- Records:
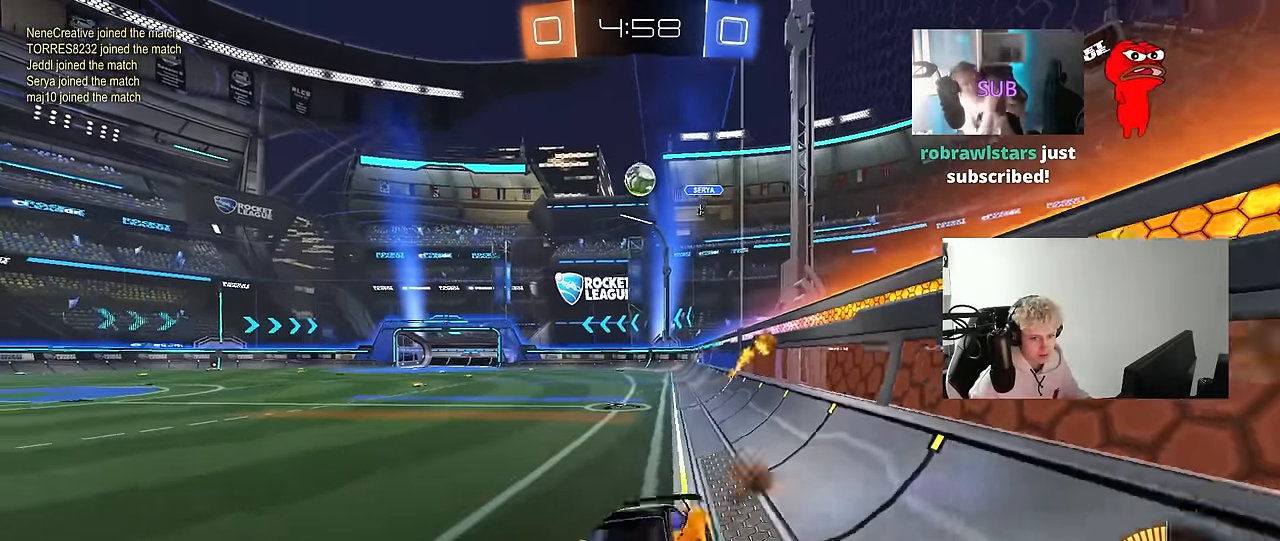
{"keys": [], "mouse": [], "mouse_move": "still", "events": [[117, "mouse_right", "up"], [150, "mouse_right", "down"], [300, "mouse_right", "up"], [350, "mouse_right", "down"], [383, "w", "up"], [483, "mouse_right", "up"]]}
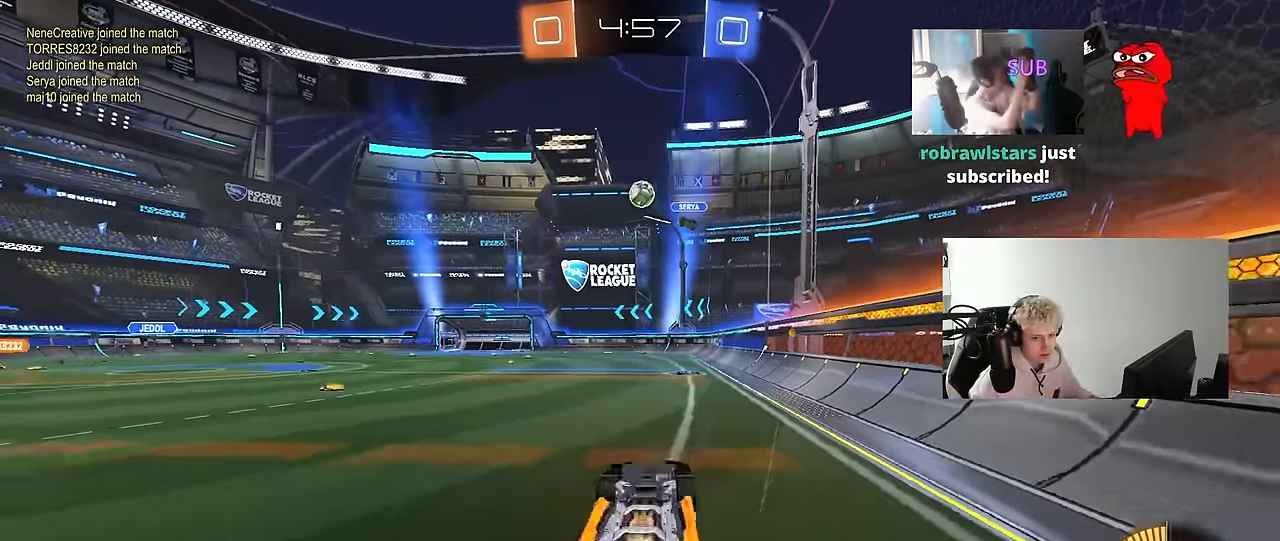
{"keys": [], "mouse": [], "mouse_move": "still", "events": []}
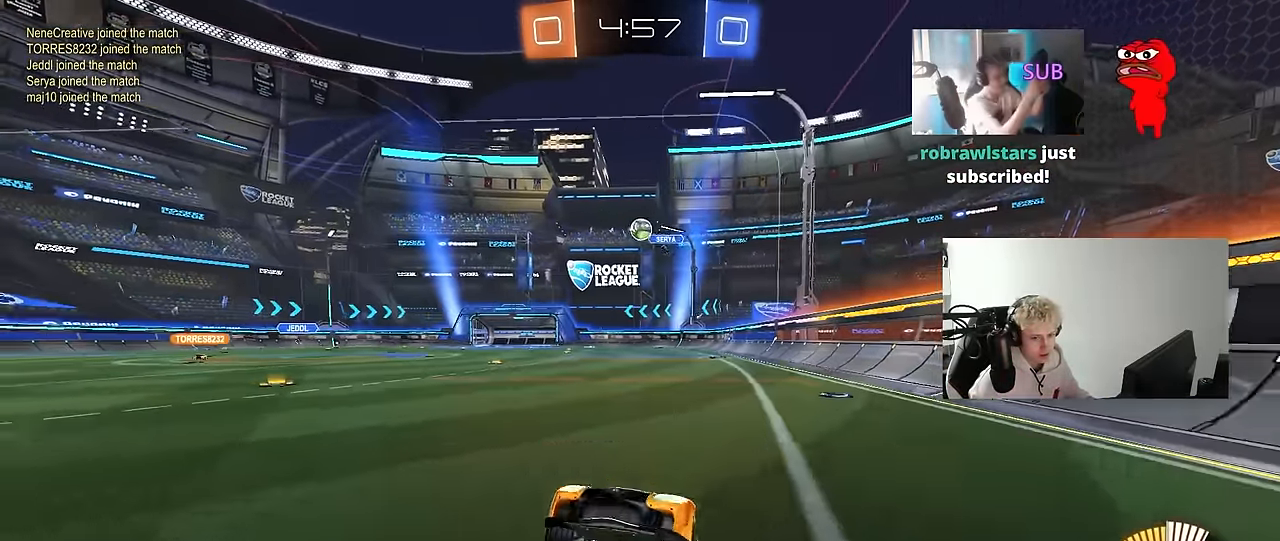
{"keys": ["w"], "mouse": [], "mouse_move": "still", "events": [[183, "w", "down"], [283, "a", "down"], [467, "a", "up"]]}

==

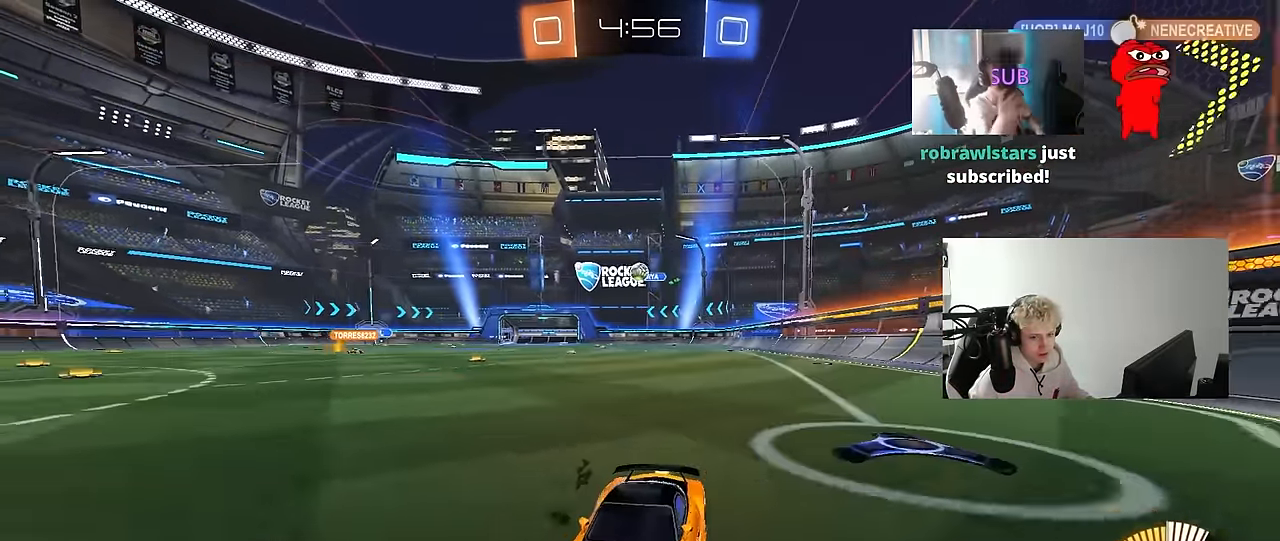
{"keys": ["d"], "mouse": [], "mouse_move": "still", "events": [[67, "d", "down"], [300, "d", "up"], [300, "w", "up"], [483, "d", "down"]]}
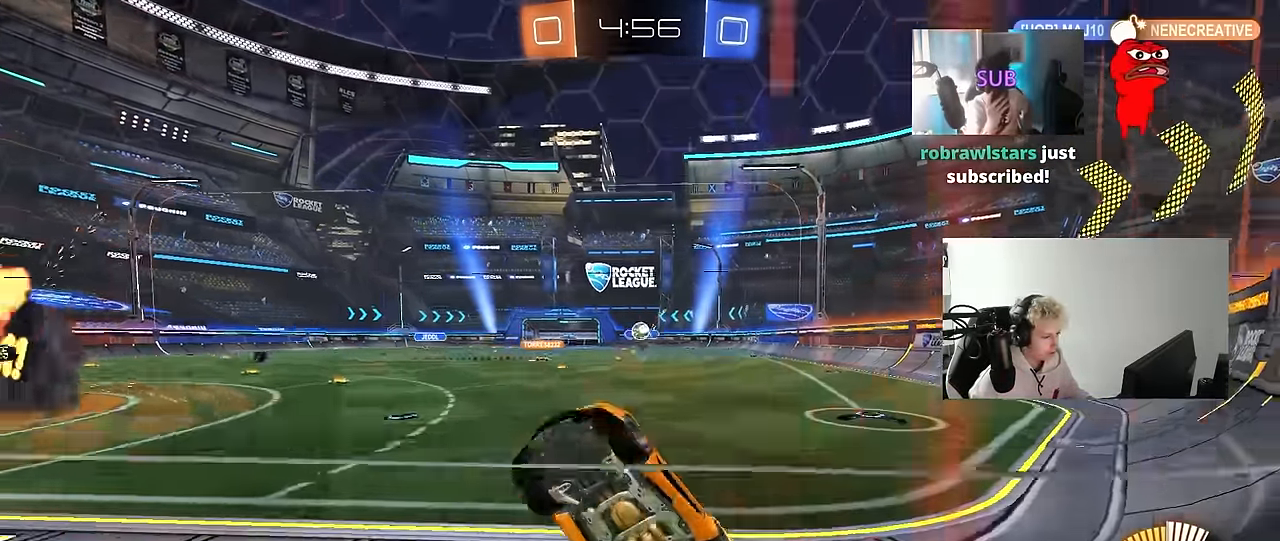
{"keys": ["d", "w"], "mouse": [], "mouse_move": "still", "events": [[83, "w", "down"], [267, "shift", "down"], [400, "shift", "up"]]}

- What to do: Once you have counted the lines of the records that contain the word "down", give the count and nothing else.

- Output of the task: 4